==== Recorded information ====

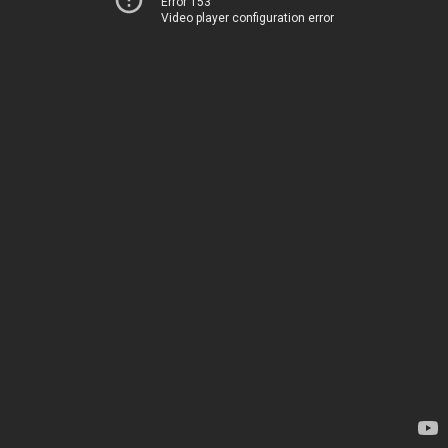
Error 153
Video player configuration error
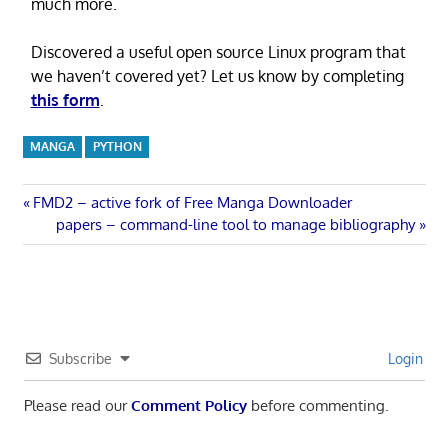
much more.
Discovered a useful open source Linux program that
we haven’t covered yet? Let us know by completing
this form
.
MANGA
PYTHON
Post
Previous
FMD2 – active fork of Free Manga Downloader
Post:
Next
papers – command-line tool to manage bibliography
navigation
Post:
Subscribe
Login
Please read our
Comment Policy
before commenting.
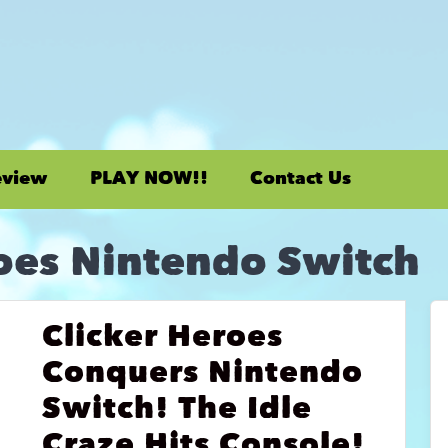
eview
PLAY NOW!!
Contact Us
oes Nintendo Switch
Clicker Heroes
Conquers Nintendo
Switch! The Idle
Craze Hits Console!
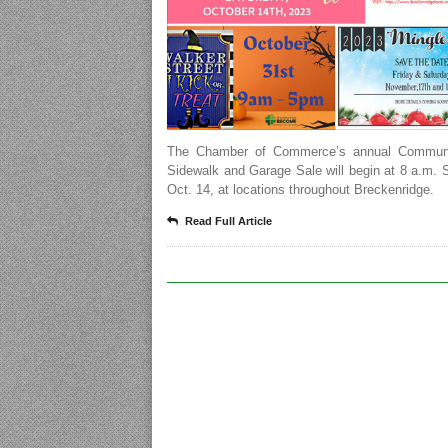
The Chamber of Commerce’s annual Communi
Sidewalk and Garage Sale will begin at 8 a.m. 
Oct. 14, at locations throughout Breckenridge.
Read Full Article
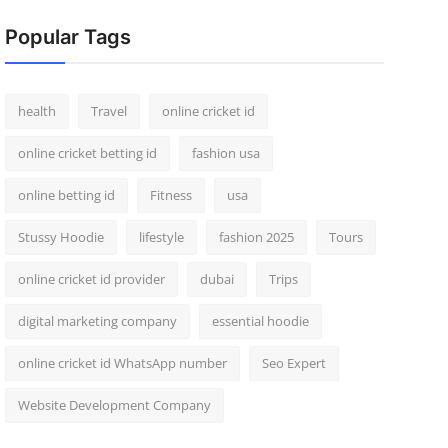
Popular Tags
health
Travel
online cricket id
online cricket betting id
fashion usa
online betting id
Fitness
usa
Stussy Hoodie
lifestyle
fashion 2025
Tours
online cricket id provider
dubai
Trips
digital marketing company
essential hoodie
online cricket id WhatsApp number
Seo Expert
Website Development Company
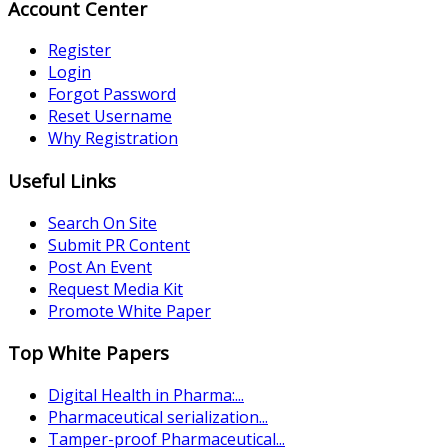
Account Center
Register
Login
Forgot Password
Reset Username
Why Registration
Useful Links
Search On Site
Submit PR Content
Post An Event
Request Media Kit
Promote White Paper
Top White Papers
Digital Health in Pharma:...
Pharmaceutical serialization...
Tamper-proof Pharmaceutical...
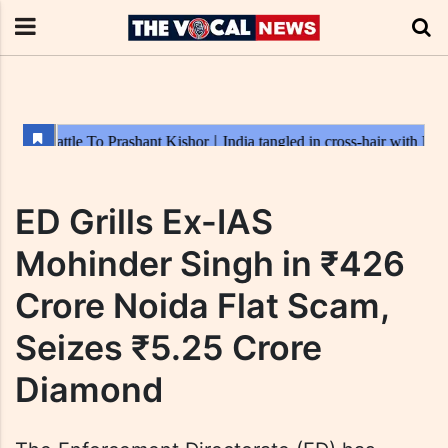
ED Grills Ex-IAS
Mohinder Singh in ₹426
Crore Noida Flat Scam,
Seizes ₹5.25 Crore
Diamond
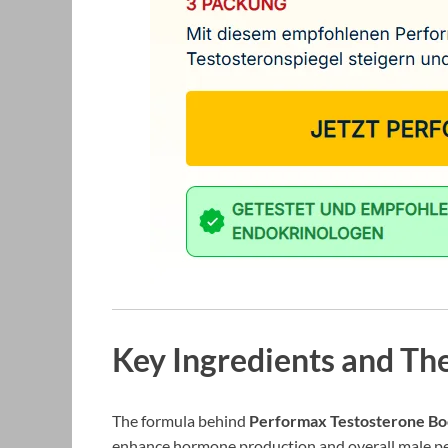
Key Ingredients and The
The formula behind
Performax Testosterone Bo
enhance hormone production and overall male per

====

*The problem*:
Set down each entry again exactly as written. Pictures stay out.

*Result of this task*:
Error 153
Video player configuration error
much more.
Discovered a useful open source Linux program that
we haven’t covered yet? Let us know by completing
this form
.
MANGA
PYTHON
Post
Previous
FMD2 – active fork of Free Manga Downloader
Post:
Next
papers – command-line tool to manage bibliography
navigation
Post:
Subscribe
Login
Please read our
Comment Policy
before commenting.
eview
PLAY NOW!!
Contact Us
oes Nintendo Switch
Clicker Heroes
Conquers Nintendo
Switch! The Idle
Craze Hits Console!
The Chamber of Commerce’s annual Communi
Sidewalk and Garage Sale will begin at 8 a.m. 
Oct. 14, at locations throughout Breckenridge.
Read Full Article
Popular Tags
health
Travel
online cricket id
online cricket betting id
fashion usa
online betting id
Fitness
usa
Stussy Hoodie
lifestyle
fashion 2025
Tours
online cricket id provider
dubai
Trips
digital marketing company
essential hoodie
online cricket id WhatsApp number
Seo Expert
Website Development Company
Account Center
Register
Login
Forgot Password
Reset Username
Why Registration
Useful Links
Search On Site
Submit PR Content
Post An Event
Request Media Kit
Promote White Paper
Top White Papers
Digital Health in Pharma:...
Pharmaceutical serialization...
Tamper-proof Pharmaceutical...
ED Grills Ex-IAS
Mohinder Singh in ₹426
Crore Noida Flat Scam,
Seizes ₹5.25 Crore
Diamond
Key Ingredients and The
The formula behind
Performax Testosterone Bo
enhance hormone production and overall male per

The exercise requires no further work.